Across the data below, count every line where the string "pentru" appears. Answer with the number alone.

= Beginning of Section =

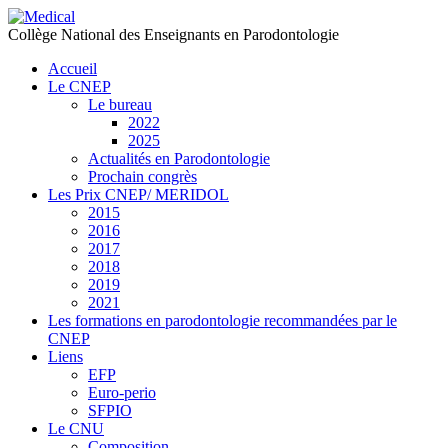
précédente
précédent
suivante
suivant
Collège National des Enseignants en Parodontologie
Accueil
Le CNEP
Le bureau
2022
2025
Actualités en Parodontologie
Prochain congrès
Les Prix CNEP/ MERIDOL
2015
2016
2017
2018
2019
2021
Les formations en parodontologie recommandées par le
CNEP
Liens
EFP
Euro-perio
SFPIO
Le CNU
Composition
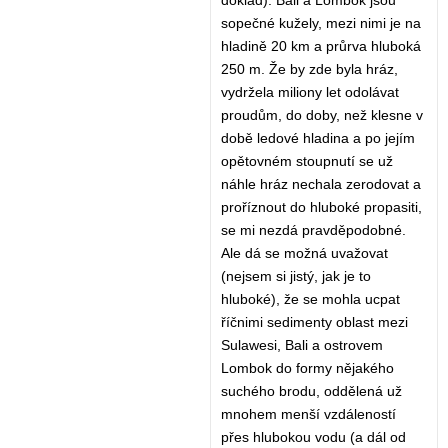
doklad). Bali a Lombok jsou
sopečné kužely, mezi nimi je na
hladině 20 km a průrva hluboká
250 m. Že by zde byla hráz,
vydržela miliony let odolávat
proudům, do doby, než klesne v
době ledové hladina a po jejím
opětovném stoupnutí se už
náhle hráz nechala zerodovat a
proříznout do hluboké propasiti,
se mi nezdá pravděpodobné.
Ale dá se možná uvažovat
(nejsem si jistý, jak je to
hluboké), že se mohla ucpat
říčnimi sedimenty oblast mezi
Sulawesi, Bali a ostrovem
Lombok do formy nějakého
suchého brodu, oddělená už
mnohem menší vzdáleností
přes hlubokou vodu (a dál od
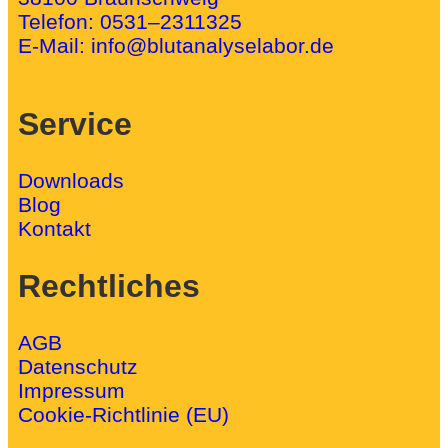
Telefon:
0531–2311325
E-Mail:
info@blutanalyselabor.de
Service
Downloads
Blog
Kontakt
Rechtliches
AGB
Datenschutz
Impressum
Cookie-Richtlinie (EU)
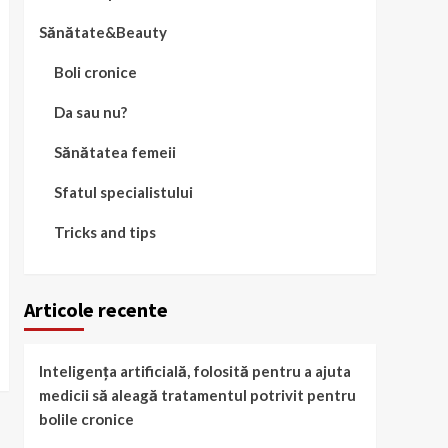
Sănătate&Beauty
Boli cronice
Da sau nu?
Sănătatea femeii
Sfatul specialistului
Tricks and tips
Articole recente
Inteligența artificială, folosită pentru a ajuta
medicii să aleagă tratamentul potrivit pentru
bolile cronice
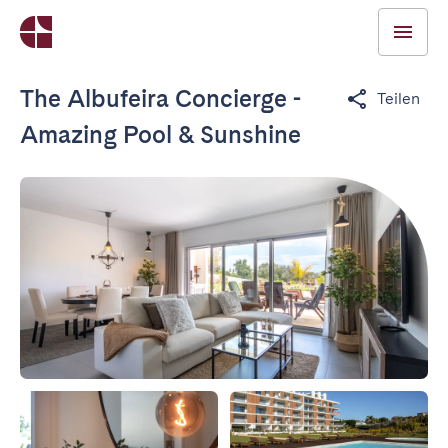
The Albufeira Concierge -
Teilen
Amazing Pool & Sunshine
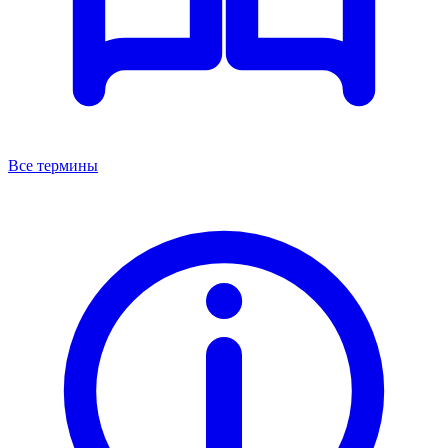
Все термины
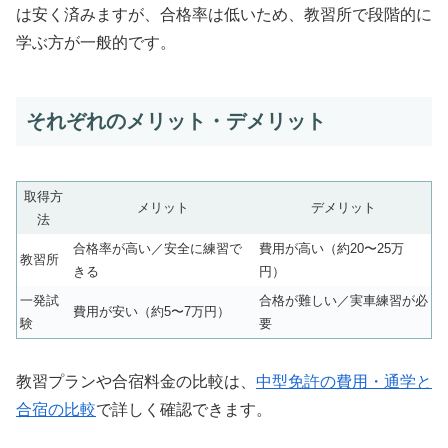
は安く済みますが、合格率は低いため、教習所で段階的に
学ぶ方が一般的です。
それぞれのメリット・デメリット
取得方
メリット
デメリット
法
合格率が高い／安全に練習で
費用が高い（約20〜25万
教習所
きる
円）
一発試
合格が難しい／実車練習が必
費用が安い（約5〜7万円）
験
要
教習プランや合宿料金の比較は、
中型免許の費用・通学と
合宿の比較
で詳しく確認できます。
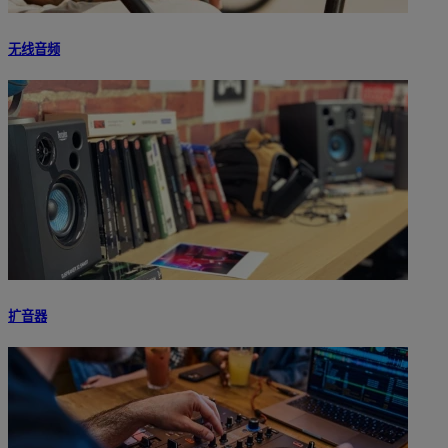
无线音频
扩音器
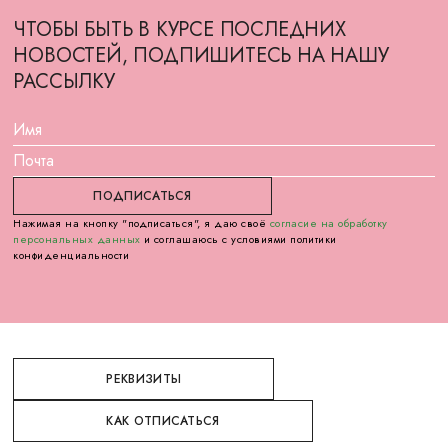
ЧТОБЫ БЫТЬ В КУРСЕ ПОСЛЕДНИХ
НОВОСТЕЙ, ПОДПИШИТЕСЬ НА НАШУ
РАССЫЛКУ
Нажимая на кнопку "подписаться", я даю своё
согласие на обработку
персональных данных
и соглашаюсь с условиями политики
конфиденциальности
РЕКВИЗИТЫ
КАК ОТПИСАТЬСЯ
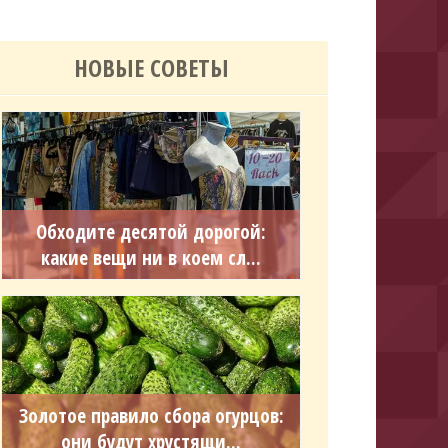
НОВЫЕ СОВЕТЫ
Обходите десятой дорогой:
какие вещи ни в коем сл...
Золотое правило сбора огурцов:
они будут хрустящи...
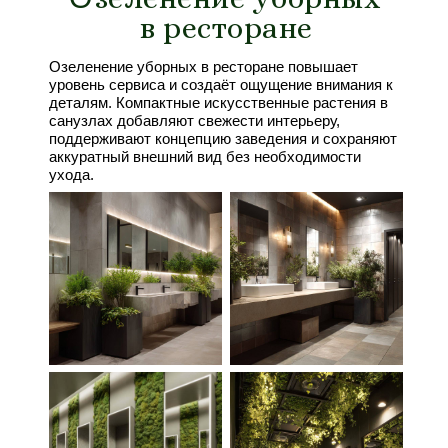
в ресторане
Озеленение уборных в ресторане повышает
уровень сервиса и создаёт ощущение внимания к
деталям. Компактные искусственные растения в
санузлах добавляют свежести интерьеру,
поддерживают концепцию заведения и сохраняют
аккуратный внешний вид без необходимости
ухода.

= End of Section =

Finished task —
2